= Task list =
[a] Answer these questions about the essay on a Thanksgiving without turkey, marking each answer with the same numeral as its question:
(i) For how many years had a turkey been served at the family's table before this Thanksgiving?
(ii) Which family member phoned to say a turkey was not needed?
(iii) What reason is given for the husband becoming anti-poultry?
[b] Resume the essay on a Thanksgiving without turkey, picking up after its final sentence.

= Reading text =
___
Now that Thanksgiving has past, it’s time to talk turkey. Quite simply, there wasn’t one. We gave the turkey a pardon. For the first time in 48 years, Tom did not grace our table.

Our family did have a traditional Thanksgiving feast with all the delicious fall foods; cranberries, sweet potatoes, squash, apples, pumpkin and more. I am a firm believer that traditions help us know who we are and where we have come from.

Our sans turkey day came about because of a phone call from our daughter. “We are coming over,” she said,”but you don’t have to make a turkey.”

My immediate reaction was one of joy….I love Thanksgiving and I love to cook, but I have never been fond of preparing those big, dead birds.

Our daughter’s reasoning was flawless. She and her spouse love turkey, fix them superbly and make several each year. But their daughter is a vegetarian, my husband has recently become anti-poultry because of the practices of corporate agriculture and I have always been uncomfortable with eating meat. Those of us who eat low on the food chain are starting to be the majority in the family. Note that we are not trying to convert others to our view. Humans do come equipped with teeth befitting omnivores, and most food involves something dying even if it is a lowly soybean.
___
= Data shown =
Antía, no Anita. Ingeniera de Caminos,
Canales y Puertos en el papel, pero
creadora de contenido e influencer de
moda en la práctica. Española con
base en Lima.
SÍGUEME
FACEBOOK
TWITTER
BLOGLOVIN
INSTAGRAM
___
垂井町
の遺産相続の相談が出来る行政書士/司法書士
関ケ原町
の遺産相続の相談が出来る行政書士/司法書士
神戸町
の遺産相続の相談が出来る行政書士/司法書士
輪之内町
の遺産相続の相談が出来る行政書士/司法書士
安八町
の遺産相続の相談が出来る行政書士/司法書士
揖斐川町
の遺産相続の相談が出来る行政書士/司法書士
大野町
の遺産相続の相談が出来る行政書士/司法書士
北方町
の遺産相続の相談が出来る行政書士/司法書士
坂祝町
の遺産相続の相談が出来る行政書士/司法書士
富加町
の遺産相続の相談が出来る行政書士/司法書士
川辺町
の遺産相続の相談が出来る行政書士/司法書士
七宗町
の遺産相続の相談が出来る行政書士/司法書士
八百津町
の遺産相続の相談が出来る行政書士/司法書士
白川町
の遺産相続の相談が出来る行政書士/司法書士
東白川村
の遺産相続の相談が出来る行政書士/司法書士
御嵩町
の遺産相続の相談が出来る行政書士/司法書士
___
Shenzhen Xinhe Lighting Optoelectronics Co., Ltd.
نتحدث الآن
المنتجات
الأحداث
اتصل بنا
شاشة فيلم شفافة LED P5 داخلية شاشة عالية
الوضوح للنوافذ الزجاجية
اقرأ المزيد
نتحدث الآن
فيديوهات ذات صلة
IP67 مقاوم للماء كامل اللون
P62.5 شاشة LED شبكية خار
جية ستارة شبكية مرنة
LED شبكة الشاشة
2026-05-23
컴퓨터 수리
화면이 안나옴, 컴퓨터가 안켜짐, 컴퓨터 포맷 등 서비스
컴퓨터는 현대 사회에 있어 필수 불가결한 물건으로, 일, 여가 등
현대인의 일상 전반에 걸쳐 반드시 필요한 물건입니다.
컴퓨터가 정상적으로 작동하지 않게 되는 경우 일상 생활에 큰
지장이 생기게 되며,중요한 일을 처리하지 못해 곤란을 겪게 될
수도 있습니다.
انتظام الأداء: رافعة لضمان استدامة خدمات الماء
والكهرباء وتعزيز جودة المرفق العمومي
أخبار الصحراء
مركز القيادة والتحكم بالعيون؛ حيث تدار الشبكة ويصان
___
= Task-by-task answers =
[a]
(i) 48 years
(ii) The daughter
(iii) The practices of corporate agriculture

[b]
The Tooley cats and the nighttime guests in The Tooley Cafe do not share our views on turkeys. In past years, the cats were euphoric as the turkey roasted. They seemed to be thinking,”You’ve finally got it: birds exist to be eaten by carnivores.”

The night animals outside always had a “beast feast” on the turkey carcass. Not wishing our cafe to lose its Michelin rating, we supplied hot dogs and miniature marshmallows along with sunflower seeds.  By the next morning, our guests had licked the ground clean.